The Beginning of New Balance’s Mainstream Reemergence
by Alex Wong
When New Balance founder William J. Riley registered his company in 1906, he had one goal: to provide specialist arch support and orthopaedic footwear in order to give customers, well, you guessed it, a new balance. As the decades passed, the company evolved and started producing footwear for different sports, including tennis, boxing and baseball.
New Balance would eventually find their niche as a premium brand for runners. The Trackster, produced in the 1960’s, was the first running shoe on the market to be made available in different width fittings. It catered to an audience looking for structural support that met each individual’s specifications. New Balance built on that momentum and in 1976, their 320 model—the first shoe to feature their prominent “N” logo, was voted the number one running shoe by Runner’s World Magazine.
The 1980’s brought a variety of running models that you are probably more familiar with. The 420, 620 and 670 models were all introduced to the market, as were the 990 and 1300 series, which have since garnered a very loyal fanbase. In 1993, the 1500 model was introduced and became famous after it was spotted on United States president Bill Clinton in paparazzi photos. The New Balance 992s were a favorite of Steve Jobs, and became part of his daily uniform while he was Apple CEO.
By the 2000’s, New Balance had firmly established themselves as a running shoe company, with a strong international market to boot, and that could have been the end of their story. As Nike, Jordan Brand and adidas dominated the lifestyle and basketball space, and as the entire sneaker industry shifted towards high fashion and an audience who viewed products as more luxury goods, brands like New Balance, along with Puma and Reebok—all of whom were heritage brands with a strong legacy audience and classic silhouettes which found a loyal following, were, in many times, left behind.
Except, New Balance wasn’t satisfied with their status quo. They had a belief in both their catalogue and their ability to penetrate new markets in the same ways Nike and adidas had done. In a 2015 interview with Complex, Chris Davis, New Balance’s General Product Manager, laid out the brand’s strategy moving forward.
“We really want to establish something new in the marketplace,” Davis said. “And there are going to be a bunch of products releasing that marry our heritage and running innovation… We want to stay on the forefront of what’s going on in contemporary times.”
In other words: New Balance felt like they were ready to reinvent themselves as not just a running shoe brand. They were going to attempt the most challenging thing in the sneaker industry: creating enough momentum for their brand to make themselves cool in the marketplace.
Five years after Davis spoke of New Balance’s plans with Complex, the brand has done exactly that, and they’ve been able to reinvent themselves, drawing in a new audience to the brand while still maintaining loyalty from their heritage audience.
So, how did New Balance achieve all this?
We can start by looking at what they’ve done with the 990 series. The original 990 model, which was introduced in 1982 as a performance running shoe, was the first pair of runners to retail for over $100 on the market.

GIVEN EXERCISE 1:
Render the records as a Markdown table with the columns "Row" and "Line," beginning at the line that contains "Page size: 1654x931." and stopping after the line that contains "picture [629, 201, 1575, 733]". Leave out any blank lines.
The text and the records are unrelated to each other.

Stored entries:
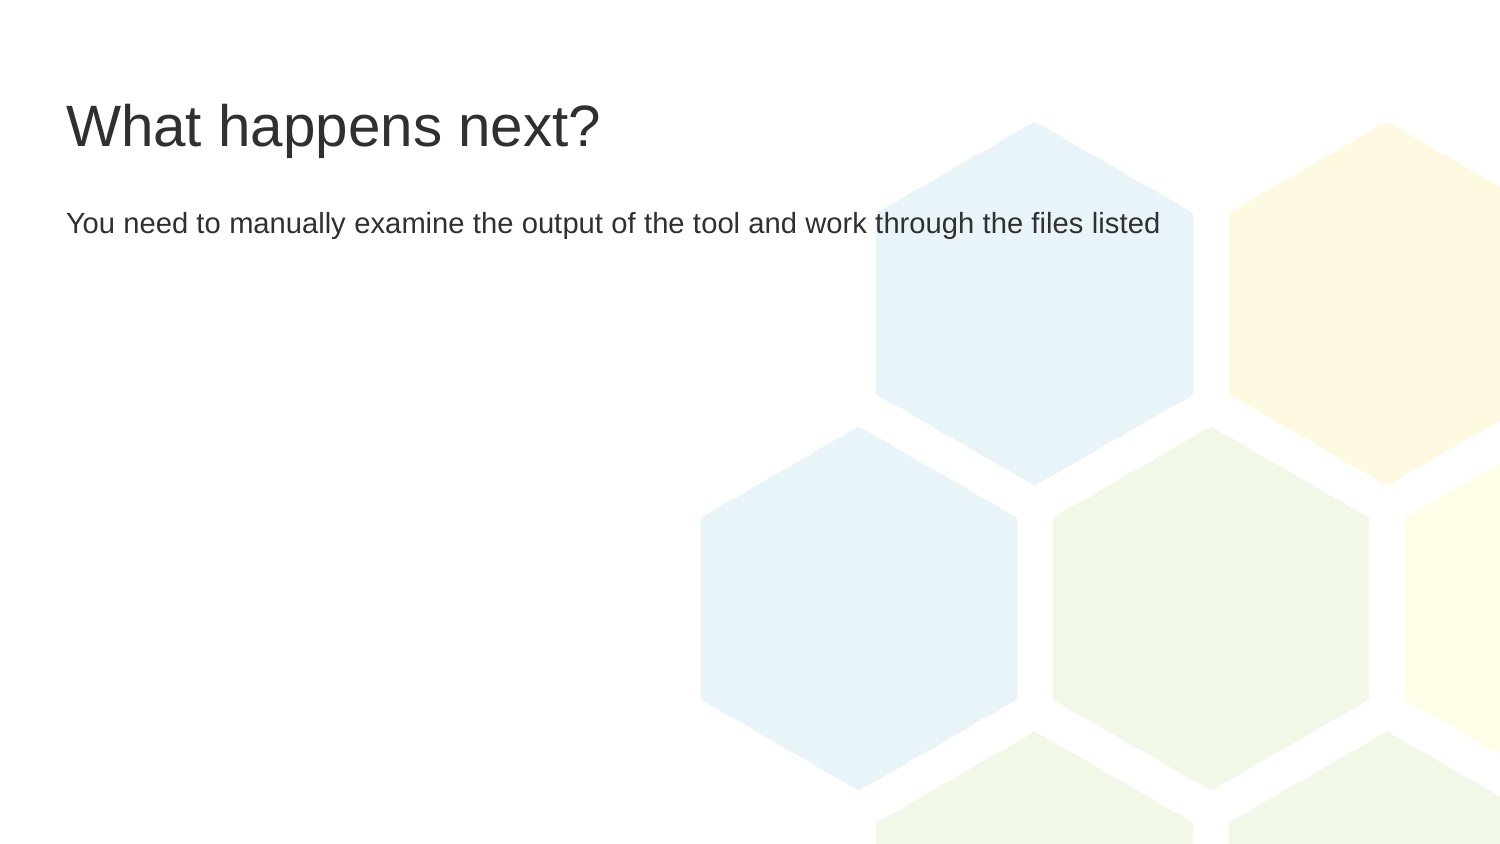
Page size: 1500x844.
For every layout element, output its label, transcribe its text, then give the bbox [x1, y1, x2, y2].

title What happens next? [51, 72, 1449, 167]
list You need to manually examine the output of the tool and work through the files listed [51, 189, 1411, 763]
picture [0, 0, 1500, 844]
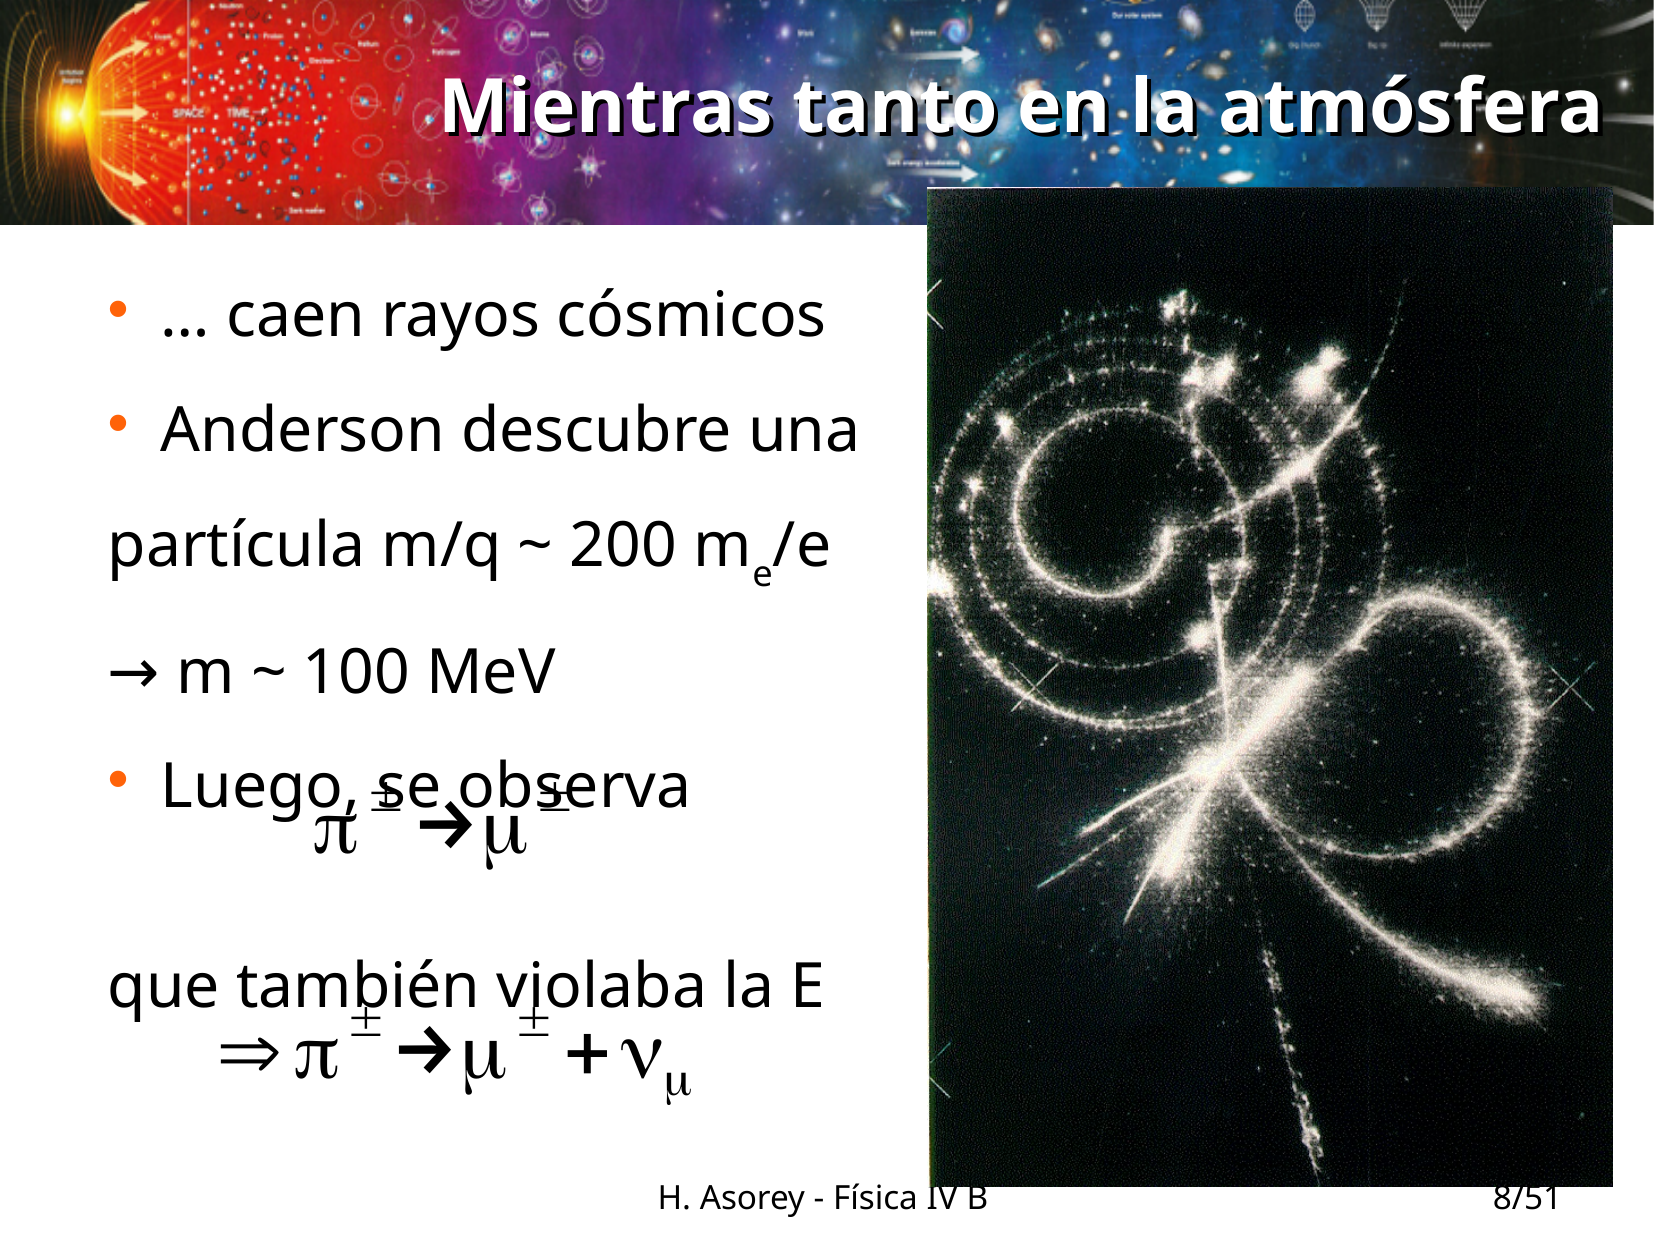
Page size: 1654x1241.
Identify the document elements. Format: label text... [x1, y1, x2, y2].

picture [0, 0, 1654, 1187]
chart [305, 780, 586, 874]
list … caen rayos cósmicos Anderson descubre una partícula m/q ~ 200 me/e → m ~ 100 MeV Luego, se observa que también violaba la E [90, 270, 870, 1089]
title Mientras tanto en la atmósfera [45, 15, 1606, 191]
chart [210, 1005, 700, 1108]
* * *
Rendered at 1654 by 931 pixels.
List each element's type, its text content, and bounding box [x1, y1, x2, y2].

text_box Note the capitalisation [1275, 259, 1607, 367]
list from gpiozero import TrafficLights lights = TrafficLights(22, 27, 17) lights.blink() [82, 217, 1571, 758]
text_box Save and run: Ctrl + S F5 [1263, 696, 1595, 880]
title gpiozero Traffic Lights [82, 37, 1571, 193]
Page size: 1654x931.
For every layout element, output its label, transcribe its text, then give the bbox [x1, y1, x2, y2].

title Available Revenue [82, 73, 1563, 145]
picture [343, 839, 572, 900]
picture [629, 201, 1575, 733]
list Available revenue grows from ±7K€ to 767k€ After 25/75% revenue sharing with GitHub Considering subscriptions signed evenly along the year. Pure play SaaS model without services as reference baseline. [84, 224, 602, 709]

GIVEN EXERCISE 2:
Quote the New Balance article word for word, beginning at the words "New Balance would" and stopping after "Runner’s World Magazine.".

EXERCISE SOLUTION 1:
| Row | Line |
|---|---|
| 1 | Page size: 1654x931. |
| 2 | For every layout element, output its label, transcribe its text, then give the bbox [x1, y1, x2, y2]. |
| 3 | title Available Revenue [82, 73, 1563, 145] |
| 4 | picture [343, 839, 572, 900] |
| 5 | picture [629, 201, 1575, 733] |

EXERCISE SOLUTION 2:
New Balance would eventually find their niche as a premium brand for runners. The Trackster, produced in the 1960’s, was the first running shoe on the market to be made available in different width fittings. It catered to an audience looking for structural support that met each individual’s specifications. New Balance built on that momentum and in 1976, their 320 model—the first shoe to feature their prominent “N” logo, was voted the number one running shoe by Runner’s World Magazine.